▶ **Exercise instructions**: Every record below needs to be written out exactly, apart from the pictures.

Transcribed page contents
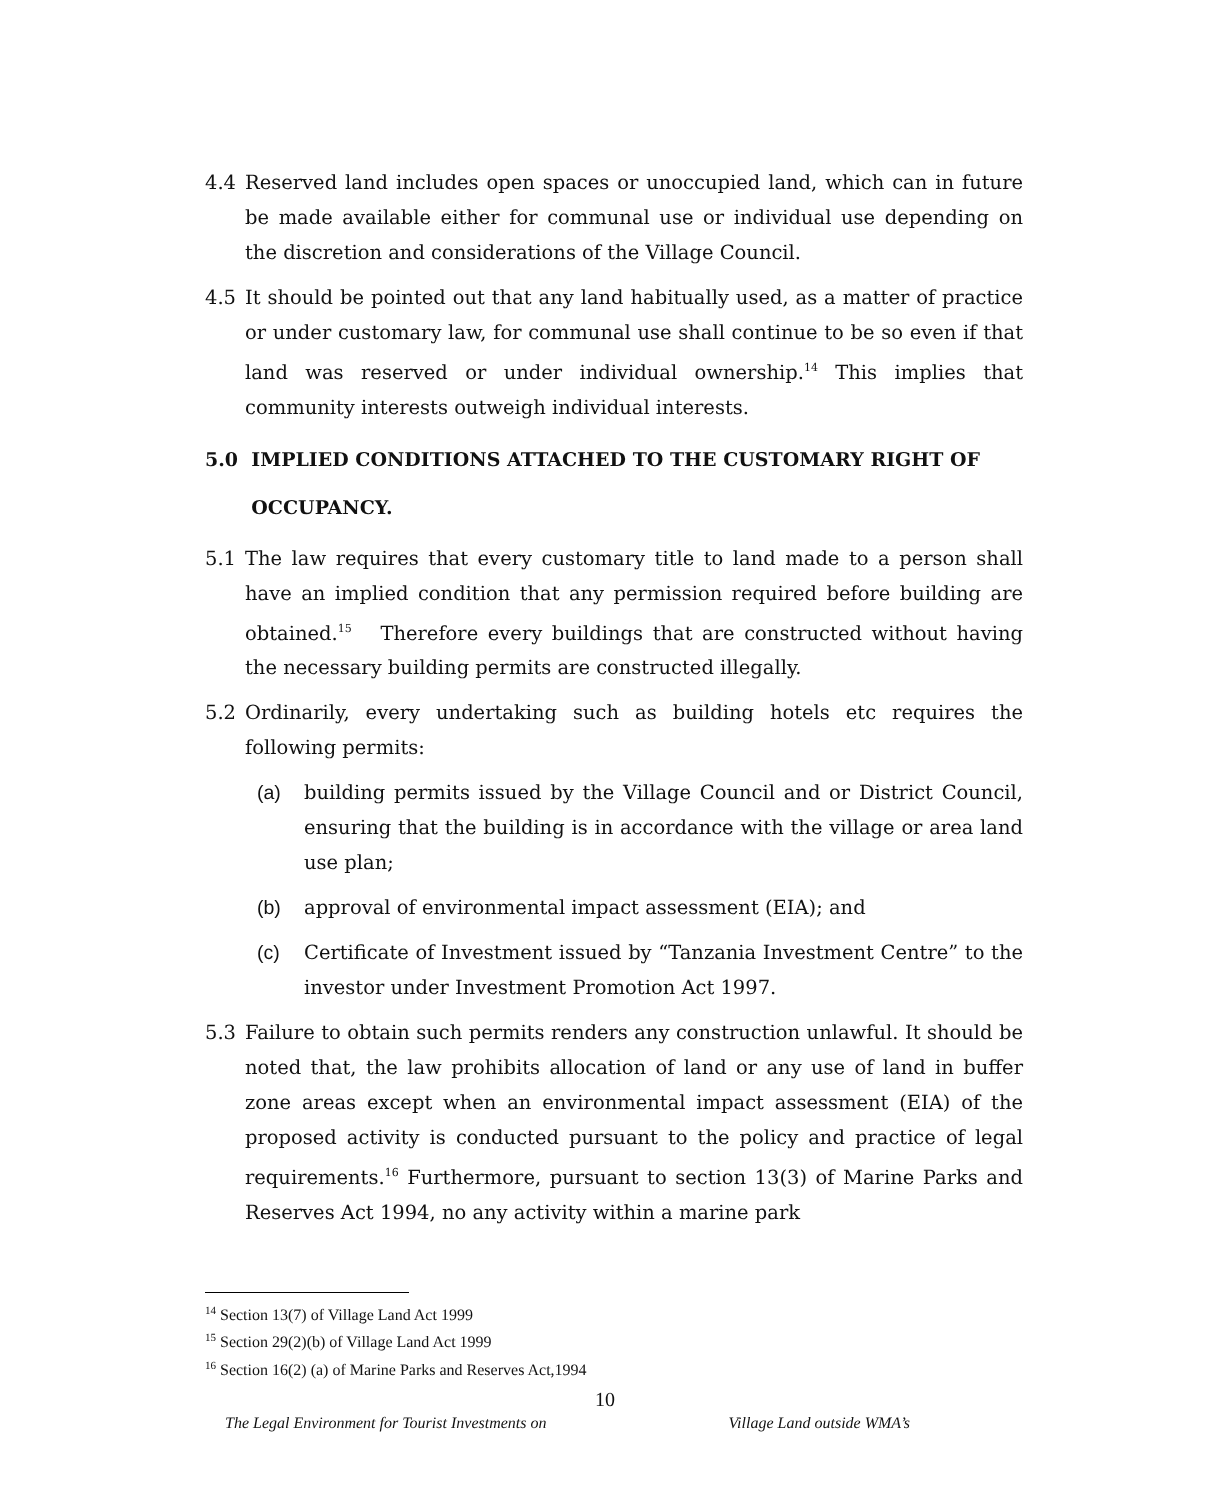4.4 Reserved land includes open spaces or unoccupied land, which can in future be made available either for communal use or individual use depending on the discretion and considerations of the Village Council.
4.5 It should be pointed out that any land habitually used, as a matter of practice or under customary law, for communal use shall continue to be so even if that land was reserved or under individual ownership.<sup>14</sup> This implies that community interests outweigh individual interests.
5.0 IMPLIED CONDITIONS ATTACHED TO THE CUSTOMARY RIGHT OF
OCCUPANCY.
5.1 The law requires that every customary title to land made to a person shall have an implied condition that any permission required before building are obtained.<sup>15</sup> Therefore every buildings that are constructed without having the necessary building permits are constructed illegally.
5.2 Ordinarily, every undertaking such as building hotels etc requires the following permits:
(a) building permits issued by the Village Council and or District Council, ensuring that the building is in accordance with the village or area land use plan;
(b) approval of environmental impact assessment (EIA); and
(c) Certificate of Investment issued by “Tanzania Investment Centre” to the investor under Investment Promotion Act 1997.
5.3 Failure to obtain such permits renders any construction unlawful. It should be noted that, the law prohibits allocation of land or any use of land in buffer zone areas except when an environmental impact assessment (EIA) of the proposed activity is conducted pursuant to the policy and practice of legal requirements.<sup>16</sup> Furthermore, pursuant to section 13(3) of Marine Parks and Reserves Act 1994, no any activity within a marine park
<sup>14</sup> Section 13(7) of Village Land Act 1999
<sup>15</sup> Section 29(2)(b) of Village Land Act 1999
<sup>16</sup> Section 16(2) (a) of Marine Parks and Reserves Act,1994
10
The Legal Environment for Tourist Investments on Village Land outside WMA’s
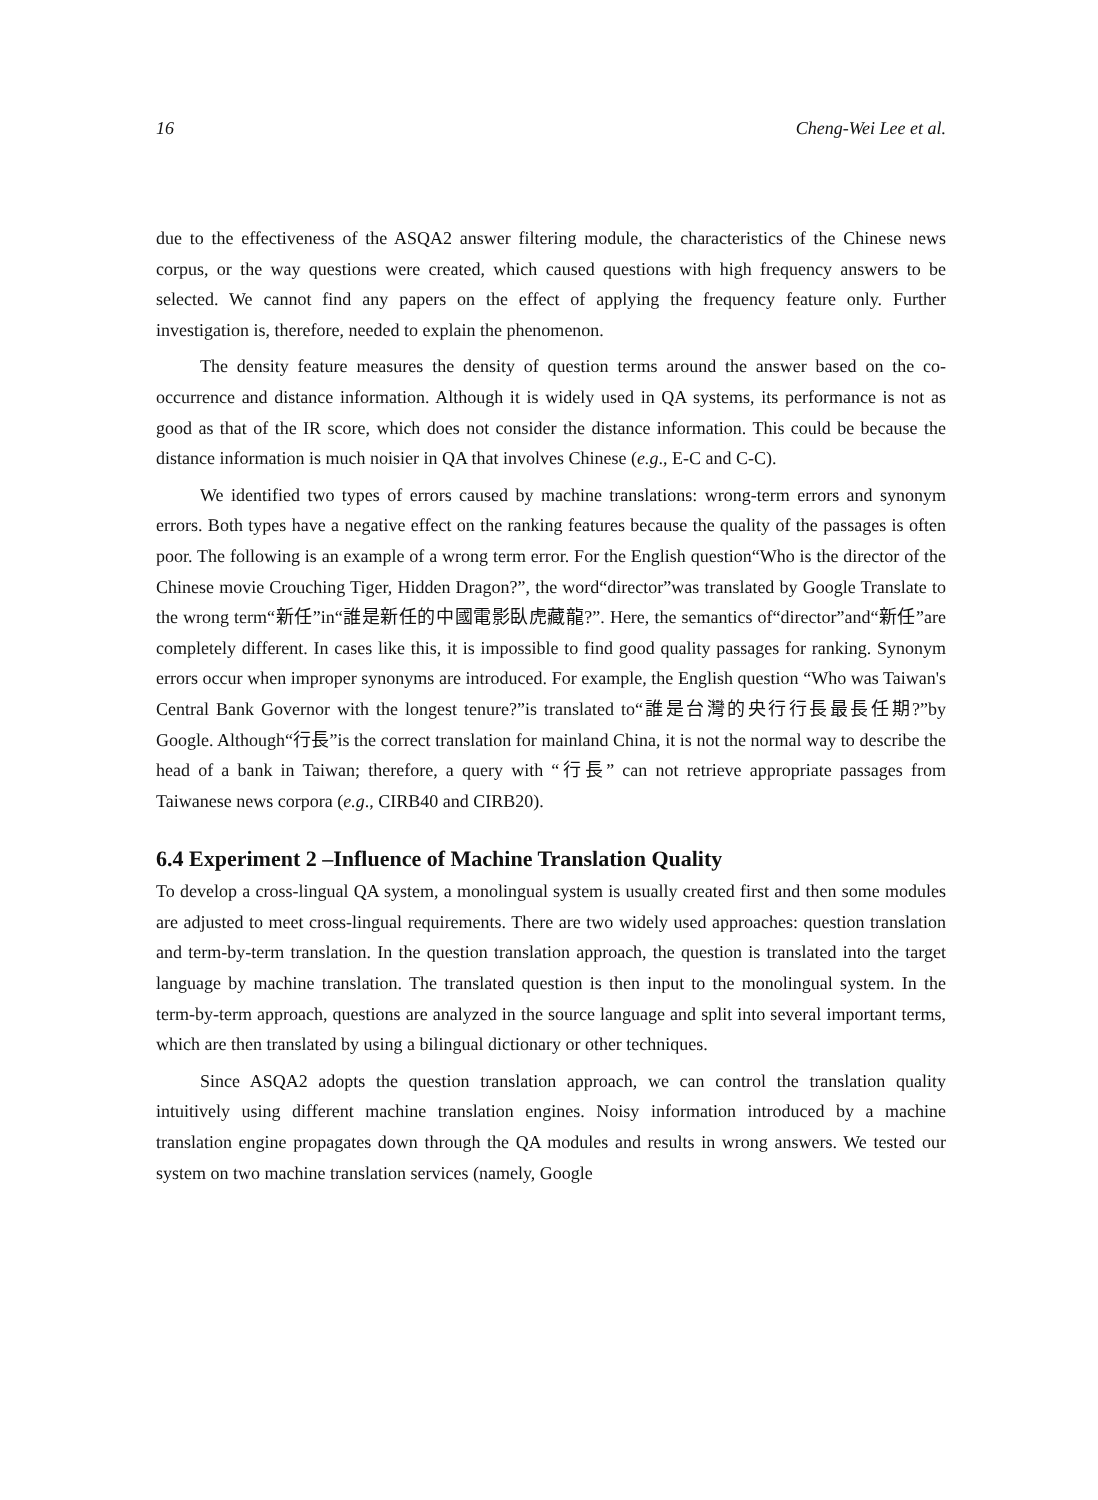16 Cheng-Wei Lee et al.
due to the effectiveness of the ASQA2 answer filtering module, the characteristics of the Chinese news corpus, or the way questions were created, which caused questions with high frequency answers to be selected. We cannot find any papers on the effect of applying the frequency feature only. Further investigation is, therefore, needed to explain the phenomenon.
The density feature measures the density of question terms around the answer based on the co-occurrence and distance information. Although it is widely used in QA systems, its performance is not as good as that of the IR score, which does not consider the distance information. This could be because the distance information is much noisier in QA that involves Chinese (e.g., E-C and C-C).
We identified two types of errors caused by machine translations: wrong-term errors and synonym errors. Both types have a negative effect on the ranking features because the quality of the passages is often poor. The following is an example of a wrong term error. For the English question“Who is the director of the Chinese movie Crouching Tiger, Hidden Dragon?”, the word“director”was translated by Google Translate to the wrong term“新任”in“誰是新任的中國電影臥虎藏龍?”. Here, the semantics of“director”and“新任”are completely different. In cases like this, it is impossible to find good quality passages for ranking. Synonym errors occur when improper synonyms are introduced. For example, the English question “Who was Taiwan's Central Bank Governor with the longest tenure?”is translated to“誰是台灣的央行行長最長任期?”by Google. Although“行長”is the correct translation for mainland China, it is not the normal way to describe the head of a bank in Taiwan; therefore, a query with “行長” can not retrieve appropriate passages from Taiwanese news corpora (e.g., CIRB40 and CIRB20).
6.4 Experiment 2 –Influence of Machine Translation Quality
To develop a cross-lingual QA system, a monolingual system is usually created first and then some modules are adjusted to meet cross-lingual requirements. There are two widely used approaches: question translation and term-by-term translation. In the question translation approach, the question is translated into the target language by machine translation. The translated question is then input to the monolingual system. In the term-by-term approach, questions are analyzed in the source language and split into several important terms, which are then translated by using a bilingual dictionary or other techniques.
Since ASQA2 adopts the question translation approach, we can control the translation quality intuitively using different machine translation engines. Noisy information introduced by a machine translation engine propagates down through the QA modules and results in wrong answers. We tested our system on two machine translation services (namely, Google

▶ **Completed exercise**:
4.4 Reserved land includes open spaces or unoccupied land, which can in future be made available either for communal use or individual use depending on the discretion and considerations of the Village Council.
4.5 It should be pointed out that any land habitually used, as a matter of practice or under customary law, for communal use shall continue to be so even if that land was reserved or under individual ownership.<sup>14</sup> This implies that community interests outweigh individual interests.
5.0 IMPLIED CONDITIONS ATTACHED TO THE CUSTOMARY RIGHT OF
OCCUPANCY.
5.1 The law requires that every customary title to land made to a person shall have an implied condition that any permission required before building are obtained.<sup>15</sup> Therefore every buildings that are constructed without having the necessary building permits are constructed illegally.
5.2 Ordinarily, every undertaking such as building hotels etc requires the following permits:
(a) building permits issued by the Village Council and or District Council, ensuring that the building is in accordance with the village or area land use plan;
(b) approval of environmental impact assessment (EIA); and
(c) Certificate of Investment issued by “Tanzania Investment Centre” to the investor under Investment Promotion Act 1997.
5.3 Failure to obtain such permits renders any construction unlawful. It should be noted that, the law prohibits allocation of land or any use of land in buffer zone areas except when an environmental impact assessment (EIA) of the proposed activity is conducted pursuant to the policy and practice of legal requirements.<sup>16</sup> Furthermore, pursuant to section 13(3) of Marine Parks and Reserves Act 1994, no any activity within a marine park
<sup>14</sup> Section 13(7) of Village Land Act 1999
<sup>15</sup> Section 29(2)(b) of Village Land Act 1999
<sup>16</sup> Section 16(2) (a) of Marine Parks and Reserves Act,1994
10
The Legal Environment for Tourist Investments on Village Land outside WMA’s
16 Cheng-Wei Lee et al.
due to the effectiveness of the ASQA2 answer filtering module, the characteristics of the Chinese news corpus, or the way questions were created, which caused questions with high frequency answers to be selected. We cannot find any papers on the effect of applying the frequency feature only. Further investigation is, therefore, needed to explain the phenomenon.
The density feature measures the density of question terms around the answer based on the co-occurrence and distance information. Although it is widely used in QA systems, its performance is not as good as that of the IR score, which does not consider the distance information. This could be because the distance information is much noisier in QA that involves Chinese (e.g., E-C and C-C).
We identified two types of errors caused by machine translations: wrong-term errors and synonym errors. Both types have a negative effect on the ranking features because the quality of the passages is often poor. The following is an example of a wrong term error. For the English question“Who is the director of the Chinese movie Crouching Tiger, Hidden Dragon?”, the word“director”was translated by Google Translate to the wrong term“新任”in“誰是新任的中國電影臥虎藏龍?”. Here, the semantics of“director”and“新任”are completely different. In cases like this, it is impossible to find good quality passages for ranking. Synonym errors occur when improper synonyms are introduced. For example, the English question “Who was Taiwan's Central Bank Governor with the longest tenure?”is translated to“誰是台灣的央行行長最長任期?”by Google. Although“行長”is the correct translation for mainland China, it is not the normal way to describe the head of a bank in Taiwan; therefore, a query with “行長” can not retrieve appropriate passages from Taiwanese news corpora (e.g., CIRB40 and CIRB20).
6.4 Experiment 2 –Influence of Machine Translation Quality
To develop a cross-lingual QA system, a monolingual system is usually created first and then some modules are adjusted to meet cross-lingual requirements. There are two widely used approaches: question translation and term-by-term translation. In the question translation approach, the question is translated into the target language by machine translation. The translated question is then input to the monolingual system. In the term-by-term approach, questions are analyzed in the source language and split into several important terms, which are then translated by using a bilingual dictionary or other techniques.
Since ASQA2 adopts the question translation approach, we can control the translation quality intuitively using different machine translation engines. Noisy information introduced by a machine translation engine propagates down through the QA modules and results in wrong answers. We tested our system on two machine translation services (namely, Google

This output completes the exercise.